Text segment
Homework 3

This homework will introduce you to compiling binaries for a different architecture, which is called cross compiling. It is based on Homework 2, with the exception of targeting an ARM virtual machine instead of x86_64.

Overview

Documentation (Human Language)

A non-technical assignment is to write documentation and answer questions. You can use either English oder German while working on technical assignments. The suggestion is to use English for practicing purposes and to avoid awkward mixins of English technical terms with German ;-)

hw3/QnA.md Question Boxes

Throughout the document you will find several question boxes. These questions are meant to help you think through what you did and how you can solve the current part of the assignment. Please keep a protocol for answering these questions in your project repository at $REPO_DIR/hw3/QnA.md. The file must contain the questions with brief answers written in your own words.

hw3/README.md (optional)

You can use this document to make the following notes:

  • difficulties throughout the homework
  • design decisions that are necessary to explain or you think are important to emphasize

Preparation

  • Complete Homework 2
  • Have SSH/X2Go access to your group's syslab container

Skills You Will Acquire

During this assignment you'll gain experiences in the following activities:

  • Strengthen the skills learned in the previous homeworks
  • Configuring the Linux Kernel for the qemu-system-aarch64 (arm64) virtual machine architecture
  • Cross Compiling the Linux Kernel, the sysinfo application, busybox, dropbear
  • Using qemu to emulate the aarch64 architecture as a virtual machine and userspace emulator

Bonus only:

  • Learn more about the dynamic linking with the GCC toolchain
  • Learn how to deploy an init system instead of a script based init procedure

[warning] Bonus Assignment Information

The first bonus assignment contains significant changes for this homework, as it switches from static to dynamic linking of libraries which need to be copied to the InitRamDisk. It is suggested that you decide upfront if you want to do the first bonus assignment, as it affects every component of this homework except for the Linux kernel.

Pre-Requisites

Before you proceed, please research the following topics. There is no need get into great detail at this point, but simply get an overview of what they are and how they are related.

Bonus only:

Inspecting the toolchains

Please take a closer look at the main components of the toolchain that humans might interact with directly: gcc and ld.

[success] Questions

  • What is the difference between the commands gcc and aarch64-linux-gnu-gcc?
  • What is the difference between the commands ld and aarch64-linux-gnu-ld?

Assignments

The following table lists the assignments and their interdependencies.

Assignment Dependencies
Linux Kernel -
Busybox -
Dropbear -
InitRamDisk Busybox, Dropbear
qemu for aarch64 (network enabled) Kernel, InitRamDisk

The goals for this homework are the same as for homework 2 with the following exceptions:

  • The sysinfo receives a slight modification
  • The compilation and emulation target platform is aarch64

Bonus only:

  • All binaries are produced with dynamic linking, which requires you to install the libraries on the target system

Linux Kernel

Even though the configuration from homework 2 is for the x86_64 architecture, it can be re-used in this assignment. It will be transformed to an aarch64 (or arm64 in Kernel buildsystem slang) when menuconfig is called with the below mentioned environment variables set.

Configure Linux for a different architecture

To change the architecture of the kernel menuconfig, you need to supply the ARCH and CROSS_COMPILE environment variables accordingly.

Directive 1
Answer from the cross-compiling homework:
(a) At what path must the protocol for the question boxes be kept?
(b) Which assignments does the InitRamDisk depend on?
(c) Which two environment variables must be supplied to change the architecture of the kernel menuconfig?
Directive 2
Reproduce the stretch of the cross-compiling homework from "Before you proceed, please" through "gcc and ld.".
The records have no connection to the cross-compiling homework.

Data to examine
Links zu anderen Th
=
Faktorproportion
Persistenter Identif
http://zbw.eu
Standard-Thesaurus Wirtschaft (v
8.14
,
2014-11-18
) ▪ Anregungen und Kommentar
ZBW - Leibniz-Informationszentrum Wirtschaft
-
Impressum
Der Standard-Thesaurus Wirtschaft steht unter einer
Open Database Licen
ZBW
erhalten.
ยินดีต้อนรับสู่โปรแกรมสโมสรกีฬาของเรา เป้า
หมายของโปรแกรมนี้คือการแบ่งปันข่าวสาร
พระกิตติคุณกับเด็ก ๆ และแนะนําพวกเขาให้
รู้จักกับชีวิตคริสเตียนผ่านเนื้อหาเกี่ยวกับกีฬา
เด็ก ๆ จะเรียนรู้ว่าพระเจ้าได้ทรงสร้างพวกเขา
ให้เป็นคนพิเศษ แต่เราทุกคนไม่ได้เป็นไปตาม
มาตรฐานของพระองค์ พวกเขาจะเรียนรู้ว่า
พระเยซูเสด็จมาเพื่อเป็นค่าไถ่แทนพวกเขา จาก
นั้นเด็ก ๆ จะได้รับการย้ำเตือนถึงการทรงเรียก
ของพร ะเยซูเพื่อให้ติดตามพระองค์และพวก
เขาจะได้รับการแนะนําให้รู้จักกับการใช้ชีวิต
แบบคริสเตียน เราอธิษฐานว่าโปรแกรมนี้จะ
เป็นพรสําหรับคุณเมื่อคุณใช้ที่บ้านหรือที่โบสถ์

Your response 1
(a) $REPO_DIR/hw3/QnA.md
(b) Busybox and Dropbear
(c) ARCH and CROSS_COMPILE

Your response 2
Before you proceed, please research the following topics. There is no need get into great detail at this point, but simply get an overview of what they are and how they are related.

Bonus only:

Inspecting the toolchains

Please take a closer look at the main components of the toolchain that humans might interact with directly: gcc and ld.